Mucins are epithelial guardians that perform multiple functions in physiologic and pathologic conditions. They can prevent pathogenic infection, modulate inflammation, promote repair, and facilitate cell survival. Broadly, most studies have identified the secreted mucins as dimeric or multimeric layers of protective sheet that can shelter the commensal bacteria in the colon or clear pathogenic intruders through ciliary mechanisms from the upper respiratory tract. Transmembrane mucins, on the other hand, have been mostly described as cell-surface sensors, which can undergo outside-in signaling by their extracellular domains and phospho-active intracellular domain (cytoplasmic tail). During a pathogenic intrusion, the transmembrane mucins shed their extracellular domains as “mucin decoys,” which can help to clear the pathogen and prime the intracellular domain for inflammatory signaling and gene regulation. To preserve epithelial integrity, these mucins can detect chronic stress and inflammation cues in the environment and initiate signals for damage repair, differentiation, survival, and proliferation. At the crossroads of chronic inflammation and carcinogenesis, overexpression and altered localization of these mucins play a crucial role.

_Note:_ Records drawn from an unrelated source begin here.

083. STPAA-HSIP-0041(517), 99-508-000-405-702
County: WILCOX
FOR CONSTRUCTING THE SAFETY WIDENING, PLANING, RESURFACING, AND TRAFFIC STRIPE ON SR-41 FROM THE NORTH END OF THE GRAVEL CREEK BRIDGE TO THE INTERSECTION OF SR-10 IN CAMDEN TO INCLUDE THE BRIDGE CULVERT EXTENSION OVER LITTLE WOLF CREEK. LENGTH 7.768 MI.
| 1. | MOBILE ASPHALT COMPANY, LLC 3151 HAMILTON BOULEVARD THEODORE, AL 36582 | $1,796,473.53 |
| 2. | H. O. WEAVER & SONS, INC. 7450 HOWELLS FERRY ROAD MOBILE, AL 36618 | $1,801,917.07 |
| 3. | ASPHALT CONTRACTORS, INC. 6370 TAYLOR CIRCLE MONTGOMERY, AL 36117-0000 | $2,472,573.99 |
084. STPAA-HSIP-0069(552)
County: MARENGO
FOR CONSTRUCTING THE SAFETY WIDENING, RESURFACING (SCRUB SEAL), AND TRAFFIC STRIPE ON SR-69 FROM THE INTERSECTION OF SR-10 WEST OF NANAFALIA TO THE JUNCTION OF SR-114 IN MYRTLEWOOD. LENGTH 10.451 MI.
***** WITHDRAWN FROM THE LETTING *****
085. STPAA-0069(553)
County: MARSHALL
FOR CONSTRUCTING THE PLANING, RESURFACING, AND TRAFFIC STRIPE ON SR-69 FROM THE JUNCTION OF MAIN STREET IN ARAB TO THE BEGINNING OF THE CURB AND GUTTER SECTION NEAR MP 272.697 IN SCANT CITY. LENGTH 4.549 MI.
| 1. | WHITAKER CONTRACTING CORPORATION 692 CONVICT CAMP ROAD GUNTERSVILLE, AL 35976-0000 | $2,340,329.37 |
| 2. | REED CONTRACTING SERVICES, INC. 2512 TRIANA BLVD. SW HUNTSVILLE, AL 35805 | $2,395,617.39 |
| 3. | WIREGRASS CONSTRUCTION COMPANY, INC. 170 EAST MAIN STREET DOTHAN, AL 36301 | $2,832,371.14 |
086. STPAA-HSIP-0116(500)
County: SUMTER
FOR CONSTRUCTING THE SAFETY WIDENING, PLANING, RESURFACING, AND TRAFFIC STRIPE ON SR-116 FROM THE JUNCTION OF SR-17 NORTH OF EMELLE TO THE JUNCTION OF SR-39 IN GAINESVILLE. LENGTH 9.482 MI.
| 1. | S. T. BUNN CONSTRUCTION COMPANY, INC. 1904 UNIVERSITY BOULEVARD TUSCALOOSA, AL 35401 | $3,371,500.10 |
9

During malignant transformation, the otherwise apically localized mucins get dispersed all along the neoplastic cell surface, allowing them to interact with multiple cell adhesion molecules and onco-signaling partners. Malignant cells exploit the restitution properties of mucins to stimulate aberrant growth and survival; thus, mucins are crucial drivers in the initiation and progression of multiple malignancies. Interestingly, mucins can exhibit both adhesive and anti-adhesive properties during different stages of tumorigenesis and metastasis. During the breaching of the basement membrane, they can sterically break cell-cell homotypic interactions while facilitating cell-matrix interactions to initiate the metastatic cascade. The mucin glycans also harbor ligands for binding the selectins and siglecs present on immune cells, platelets, and endothelial cells. By virtue of mucin’s adhesive properties, circulating cancer cells can form fibrin-platelet aggregates, which allow them to withstand the turbulent shock in the bloodstream, evade immune surveillance, and extravasate the endothelial lining during metastasis. The high concentration of mucins in the serum during malignant progression not only has facilitated biomarker research but also presents an opportunity to predict therapy response and disease relapse. However, the mechanistic understanding behind mucin shedding during tumorigenesis and its correlation with intracellular signaling is still elusive and needs further study. Owing to the technical difficulties in working with these glycoproteins and dearth of animal models, most of our knowledge on transmembrane mucins is based on studies in the cancer field; similarly, information about secreted mucins is mostly derived from the field of mucosal infection and host-pathogen interaction. Mucin survival and repair functions during mucosal protection share similarities with the events of carcinogenesis and metastatic spread; thus, future studies should consider the rheological (mechanical pressure, viscoelasticity), molecular (domain organization, splice variants), chemical (glycan structures, intramolecular linkages), and biological (homotypic/heterotypic cell-cell/cell-matrix interactions, downstream signaling) characteristics of mucins to comprehensively delineate their pathophysiological role. This information can guide new strategies for improved diagnostics and therapeutics in cancer.